For the USDA seal, you've got to include 95% or more organic ingredients, and that additional 5% can’t be any ingredient that's listed as not allowed beneath the National Organic Program . So what about all those different products claiming to be organic? Keep cautious – what you see might not be precisely what you think that you’re obtaining. The USDA doesn’t have jurisdiction over labeling claims on personal care merchandise (they only do on the agricultural ingredients), therefore, you actually need to search for those marks to grant you confidence of what you’re obtaining. That is really key for shoppers to know.

What How about all-natural beauty?
Although there's no official government organization that oversees the natural beauty market or pinpoints a particular definition for it, several brands go to third parties to get certified certification. For me, natural means selecting the purest and best types of the most effective, nature-derived ingredients obtainable.

The term “natural” in beauty means that the entire formula is 100% synthetic ingredient or chemical free. I thought consumer products were all tested and strictly regulated, and it absolutely was extremely shocking to find out that wasn’t the case.
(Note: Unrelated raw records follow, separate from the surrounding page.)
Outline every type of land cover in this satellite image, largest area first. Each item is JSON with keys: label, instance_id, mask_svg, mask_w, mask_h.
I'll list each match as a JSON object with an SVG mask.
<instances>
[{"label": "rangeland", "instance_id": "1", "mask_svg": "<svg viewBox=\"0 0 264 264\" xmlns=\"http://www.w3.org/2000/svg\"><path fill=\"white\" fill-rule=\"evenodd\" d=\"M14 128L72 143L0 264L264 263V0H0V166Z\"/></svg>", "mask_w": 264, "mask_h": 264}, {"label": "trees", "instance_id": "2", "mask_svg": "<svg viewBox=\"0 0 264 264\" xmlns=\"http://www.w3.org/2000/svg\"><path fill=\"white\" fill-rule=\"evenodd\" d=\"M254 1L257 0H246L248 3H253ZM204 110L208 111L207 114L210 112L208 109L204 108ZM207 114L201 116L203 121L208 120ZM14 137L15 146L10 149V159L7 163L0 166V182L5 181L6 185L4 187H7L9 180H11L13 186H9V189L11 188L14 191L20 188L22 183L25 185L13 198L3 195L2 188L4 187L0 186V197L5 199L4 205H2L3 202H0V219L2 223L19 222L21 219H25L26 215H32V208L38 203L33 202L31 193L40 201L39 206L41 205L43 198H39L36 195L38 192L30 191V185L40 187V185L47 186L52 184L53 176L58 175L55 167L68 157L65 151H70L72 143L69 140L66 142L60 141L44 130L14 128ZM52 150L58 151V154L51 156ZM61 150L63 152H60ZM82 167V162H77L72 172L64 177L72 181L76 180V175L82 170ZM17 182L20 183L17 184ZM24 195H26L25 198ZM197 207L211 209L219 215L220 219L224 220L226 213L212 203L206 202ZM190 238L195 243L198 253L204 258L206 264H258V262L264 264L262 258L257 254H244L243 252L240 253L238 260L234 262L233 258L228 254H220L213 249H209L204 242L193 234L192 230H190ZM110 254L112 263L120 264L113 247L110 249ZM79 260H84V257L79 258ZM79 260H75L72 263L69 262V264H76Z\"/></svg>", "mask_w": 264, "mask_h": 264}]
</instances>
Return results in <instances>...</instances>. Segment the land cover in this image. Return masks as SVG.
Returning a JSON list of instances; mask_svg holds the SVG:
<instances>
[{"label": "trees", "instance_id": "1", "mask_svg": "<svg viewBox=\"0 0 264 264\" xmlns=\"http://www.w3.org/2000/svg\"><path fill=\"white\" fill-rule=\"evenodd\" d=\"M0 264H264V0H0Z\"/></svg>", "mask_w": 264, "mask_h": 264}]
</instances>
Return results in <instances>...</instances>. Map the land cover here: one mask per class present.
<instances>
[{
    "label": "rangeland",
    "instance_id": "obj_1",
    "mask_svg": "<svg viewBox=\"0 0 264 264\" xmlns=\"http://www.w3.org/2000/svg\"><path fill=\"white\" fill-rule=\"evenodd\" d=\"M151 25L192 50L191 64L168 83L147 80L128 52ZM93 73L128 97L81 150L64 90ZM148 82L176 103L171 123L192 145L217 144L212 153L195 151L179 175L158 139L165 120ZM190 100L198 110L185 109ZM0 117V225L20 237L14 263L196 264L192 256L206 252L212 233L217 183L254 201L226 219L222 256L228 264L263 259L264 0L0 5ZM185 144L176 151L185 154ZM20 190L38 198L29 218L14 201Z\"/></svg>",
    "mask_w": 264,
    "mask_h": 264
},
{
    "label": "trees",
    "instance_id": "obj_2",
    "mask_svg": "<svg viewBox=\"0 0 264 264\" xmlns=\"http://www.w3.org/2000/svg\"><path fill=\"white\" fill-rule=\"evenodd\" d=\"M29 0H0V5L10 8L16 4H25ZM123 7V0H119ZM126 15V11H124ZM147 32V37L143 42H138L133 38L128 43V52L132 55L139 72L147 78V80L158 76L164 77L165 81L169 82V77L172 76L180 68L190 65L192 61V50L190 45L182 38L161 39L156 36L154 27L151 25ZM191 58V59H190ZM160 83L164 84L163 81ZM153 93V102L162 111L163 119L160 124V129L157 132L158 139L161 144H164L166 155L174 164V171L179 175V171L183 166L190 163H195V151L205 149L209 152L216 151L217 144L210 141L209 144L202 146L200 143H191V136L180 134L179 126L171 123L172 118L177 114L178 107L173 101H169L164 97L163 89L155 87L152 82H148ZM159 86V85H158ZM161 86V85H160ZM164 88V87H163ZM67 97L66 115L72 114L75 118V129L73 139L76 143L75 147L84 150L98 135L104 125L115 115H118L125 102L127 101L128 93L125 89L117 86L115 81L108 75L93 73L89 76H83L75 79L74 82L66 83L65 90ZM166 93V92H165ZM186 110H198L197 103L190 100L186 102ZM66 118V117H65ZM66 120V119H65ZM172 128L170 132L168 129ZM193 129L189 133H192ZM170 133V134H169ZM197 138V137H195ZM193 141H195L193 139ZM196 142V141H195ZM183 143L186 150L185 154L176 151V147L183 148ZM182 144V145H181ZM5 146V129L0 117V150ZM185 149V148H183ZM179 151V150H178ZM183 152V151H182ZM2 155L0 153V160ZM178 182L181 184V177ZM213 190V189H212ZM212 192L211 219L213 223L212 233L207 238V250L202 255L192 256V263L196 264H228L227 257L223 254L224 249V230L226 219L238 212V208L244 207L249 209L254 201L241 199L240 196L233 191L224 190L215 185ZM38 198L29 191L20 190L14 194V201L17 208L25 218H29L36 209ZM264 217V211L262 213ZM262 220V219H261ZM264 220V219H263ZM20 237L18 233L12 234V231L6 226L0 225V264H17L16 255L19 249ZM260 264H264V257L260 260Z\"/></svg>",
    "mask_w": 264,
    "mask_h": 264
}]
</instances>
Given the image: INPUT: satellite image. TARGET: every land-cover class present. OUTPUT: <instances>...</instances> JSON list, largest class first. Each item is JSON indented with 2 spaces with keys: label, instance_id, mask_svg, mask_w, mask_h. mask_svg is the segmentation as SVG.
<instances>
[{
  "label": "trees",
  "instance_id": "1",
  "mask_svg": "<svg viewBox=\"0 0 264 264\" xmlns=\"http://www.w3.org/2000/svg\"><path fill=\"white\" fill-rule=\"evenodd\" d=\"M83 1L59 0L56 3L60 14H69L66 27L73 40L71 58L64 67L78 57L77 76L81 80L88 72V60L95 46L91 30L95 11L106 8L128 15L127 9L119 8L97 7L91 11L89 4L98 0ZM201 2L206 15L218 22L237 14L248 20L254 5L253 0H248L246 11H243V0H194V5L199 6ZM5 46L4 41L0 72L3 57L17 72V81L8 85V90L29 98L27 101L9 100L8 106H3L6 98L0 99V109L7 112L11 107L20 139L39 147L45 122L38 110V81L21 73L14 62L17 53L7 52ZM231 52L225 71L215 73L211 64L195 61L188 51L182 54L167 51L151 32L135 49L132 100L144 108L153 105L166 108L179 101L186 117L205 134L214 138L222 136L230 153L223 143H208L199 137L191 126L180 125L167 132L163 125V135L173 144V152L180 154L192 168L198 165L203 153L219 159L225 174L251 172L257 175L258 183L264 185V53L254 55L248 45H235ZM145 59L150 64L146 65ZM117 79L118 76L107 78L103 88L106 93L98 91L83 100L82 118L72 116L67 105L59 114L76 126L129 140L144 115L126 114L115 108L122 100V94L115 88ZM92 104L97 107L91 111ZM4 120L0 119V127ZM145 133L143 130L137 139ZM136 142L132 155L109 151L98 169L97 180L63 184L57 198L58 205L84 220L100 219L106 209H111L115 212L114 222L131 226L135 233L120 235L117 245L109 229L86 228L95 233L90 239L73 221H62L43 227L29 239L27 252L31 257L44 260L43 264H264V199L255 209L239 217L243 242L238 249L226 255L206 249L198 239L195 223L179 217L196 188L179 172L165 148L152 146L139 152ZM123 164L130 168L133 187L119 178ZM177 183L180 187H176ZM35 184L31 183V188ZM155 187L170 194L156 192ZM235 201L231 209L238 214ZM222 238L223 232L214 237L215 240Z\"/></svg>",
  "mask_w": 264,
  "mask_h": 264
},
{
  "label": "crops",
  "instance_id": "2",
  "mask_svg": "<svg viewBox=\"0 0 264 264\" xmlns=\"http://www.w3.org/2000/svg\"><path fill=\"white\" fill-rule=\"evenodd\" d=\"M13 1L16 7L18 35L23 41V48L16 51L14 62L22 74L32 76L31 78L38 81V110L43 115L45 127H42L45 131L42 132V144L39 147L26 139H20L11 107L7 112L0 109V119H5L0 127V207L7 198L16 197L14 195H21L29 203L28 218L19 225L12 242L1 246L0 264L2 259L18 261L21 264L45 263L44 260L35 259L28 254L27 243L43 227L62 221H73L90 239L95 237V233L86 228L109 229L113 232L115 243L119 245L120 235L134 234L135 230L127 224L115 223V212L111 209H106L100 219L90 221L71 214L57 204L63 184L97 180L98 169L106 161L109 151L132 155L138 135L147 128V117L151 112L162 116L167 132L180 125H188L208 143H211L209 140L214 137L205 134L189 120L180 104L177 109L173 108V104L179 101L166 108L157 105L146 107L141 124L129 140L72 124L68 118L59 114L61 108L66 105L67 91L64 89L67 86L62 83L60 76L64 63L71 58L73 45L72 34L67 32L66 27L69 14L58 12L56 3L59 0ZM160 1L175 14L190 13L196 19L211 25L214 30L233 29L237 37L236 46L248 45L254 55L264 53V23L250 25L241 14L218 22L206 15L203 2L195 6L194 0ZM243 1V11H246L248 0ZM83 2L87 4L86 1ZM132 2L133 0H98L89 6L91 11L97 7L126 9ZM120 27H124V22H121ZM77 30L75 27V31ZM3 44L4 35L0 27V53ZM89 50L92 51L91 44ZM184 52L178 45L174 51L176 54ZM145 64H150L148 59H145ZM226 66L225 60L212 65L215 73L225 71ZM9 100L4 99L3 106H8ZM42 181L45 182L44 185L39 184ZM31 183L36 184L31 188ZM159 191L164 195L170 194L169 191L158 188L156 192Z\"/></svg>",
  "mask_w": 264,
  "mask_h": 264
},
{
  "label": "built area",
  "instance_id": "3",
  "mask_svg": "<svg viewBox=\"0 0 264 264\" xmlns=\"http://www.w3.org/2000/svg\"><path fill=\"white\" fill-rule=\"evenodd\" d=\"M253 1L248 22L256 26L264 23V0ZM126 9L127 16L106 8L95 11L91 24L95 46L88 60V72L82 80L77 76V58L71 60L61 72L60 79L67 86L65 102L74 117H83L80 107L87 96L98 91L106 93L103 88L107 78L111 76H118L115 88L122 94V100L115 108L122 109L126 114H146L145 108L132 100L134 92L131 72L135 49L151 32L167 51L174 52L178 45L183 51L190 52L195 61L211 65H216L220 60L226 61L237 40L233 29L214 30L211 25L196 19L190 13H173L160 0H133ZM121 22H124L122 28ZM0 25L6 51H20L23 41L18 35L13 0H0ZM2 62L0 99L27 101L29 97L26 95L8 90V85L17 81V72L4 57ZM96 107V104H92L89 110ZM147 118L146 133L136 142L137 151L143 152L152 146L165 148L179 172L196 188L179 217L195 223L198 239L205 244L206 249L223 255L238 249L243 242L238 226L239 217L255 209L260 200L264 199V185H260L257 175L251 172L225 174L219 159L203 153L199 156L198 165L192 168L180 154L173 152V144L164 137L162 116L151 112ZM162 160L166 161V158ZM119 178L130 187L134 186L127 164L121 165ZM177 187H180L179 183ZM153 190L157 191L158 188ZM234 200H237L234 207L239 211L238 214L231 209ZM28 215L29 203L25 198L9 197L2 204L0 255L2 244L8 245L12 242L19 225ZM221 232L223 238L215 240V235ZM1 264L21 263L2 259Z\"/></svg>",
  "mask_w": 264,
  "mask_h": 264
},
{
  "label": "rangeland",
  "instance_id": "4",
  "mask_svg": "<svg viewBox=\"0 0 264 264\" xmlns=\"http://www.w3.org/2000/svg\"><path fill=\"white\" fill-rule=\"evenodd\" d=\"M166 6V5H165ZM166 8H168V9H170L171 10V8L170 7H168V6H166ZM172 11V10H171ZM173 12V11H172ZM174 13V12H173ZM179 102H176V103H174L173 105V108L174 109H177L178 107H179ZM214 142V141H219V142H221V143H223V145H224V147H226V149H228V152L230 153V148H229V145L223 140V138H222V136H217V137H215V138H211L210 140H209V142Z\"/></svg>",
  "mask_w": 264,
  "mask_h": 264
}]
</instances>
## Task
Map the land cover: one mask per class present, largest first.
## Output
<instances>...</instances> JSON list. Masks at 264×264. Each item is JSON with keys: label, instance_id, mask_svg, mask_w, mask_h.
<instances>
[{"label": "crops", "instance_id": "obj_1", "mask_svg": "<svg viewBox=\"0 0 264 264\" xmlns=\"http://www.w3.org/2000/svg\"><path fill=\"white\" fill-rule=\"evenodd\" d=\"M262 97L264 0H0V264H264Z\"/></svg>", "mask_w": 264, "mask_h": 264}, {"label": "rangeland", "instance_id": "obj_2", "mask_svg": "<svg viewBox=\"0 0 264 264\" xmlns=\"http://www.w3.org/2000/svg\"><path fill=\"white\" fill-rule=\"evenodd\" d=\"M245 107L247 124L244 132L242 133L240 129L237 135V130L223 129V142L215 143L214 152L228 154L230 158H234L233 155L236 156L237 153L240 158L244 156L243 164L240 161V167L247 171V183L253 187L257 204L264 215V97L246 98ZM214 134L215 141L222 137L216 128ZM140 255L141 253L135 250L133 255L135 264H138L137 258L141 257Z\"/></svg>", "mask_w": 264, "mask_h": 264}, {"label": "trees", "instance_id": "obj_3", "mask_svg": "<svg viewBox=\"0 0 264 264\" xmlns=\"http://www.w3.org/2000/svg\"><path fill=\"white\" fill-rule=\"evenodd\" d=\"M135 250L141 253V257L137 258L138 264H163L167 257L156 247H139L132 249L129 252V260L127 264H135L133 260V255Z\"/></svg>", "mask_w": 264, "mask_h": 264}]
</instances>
Since there isn’t a particular regulating body for natural merchandise, I do my on analysis on the ingredients. I continually turn to the Environmental Working Group at EWG.org for help with that.
So what’s the difference between “clean” and “natural,” then? I like to think of poisonous plans – that is something that is naturally occurring and sometimes beautiful in nature, but you’re not going to rub that on your body. Or other things that are natural can still cause allergic reactions in a lot of people, so that isn’t considered clean.

What ingredients should I be cautious of if I see them on an ingredient list?
First, if anything on an ingredient list includes the words sulfates and parabens, it’s not green, natural, or non toxic. They have potential links to cancer and reproductive problems, and albeit the link isn’t totally established, there is enough doubt that i'm not comfortable using it.

Another massive one to look out for: fragrance. Plenty of individuals use the word fragrance to mask unhealthy ingredients within the product. Fragrance is a huge red flag because you can hide plenty of things in it. Corporations are allowed to use this term to cover the mixture of other chemicals utilized in the fragrance.

Mineral oil feels moisturizing on the skin, however in reality, accelerates aging. It doesn’t penetrate the skin therefore it seals it and creates a barrier. This doesn’t enable the skin to breathe (which is a vital function of that organ) thus it slows down the process of normal cell development leading to premature aging.

What’s an honest place to get started if i want to go green?
Don’t feel pressure to throw out all the beauty product you own and go all in immediately. I believe the best place to begin is with products you employ daily – whichever they are. Say you use moisturizer daily however you don’t wash your hair daily. begin with moisturizer. Make a personal commitment and take it slow finding the most effective things for you.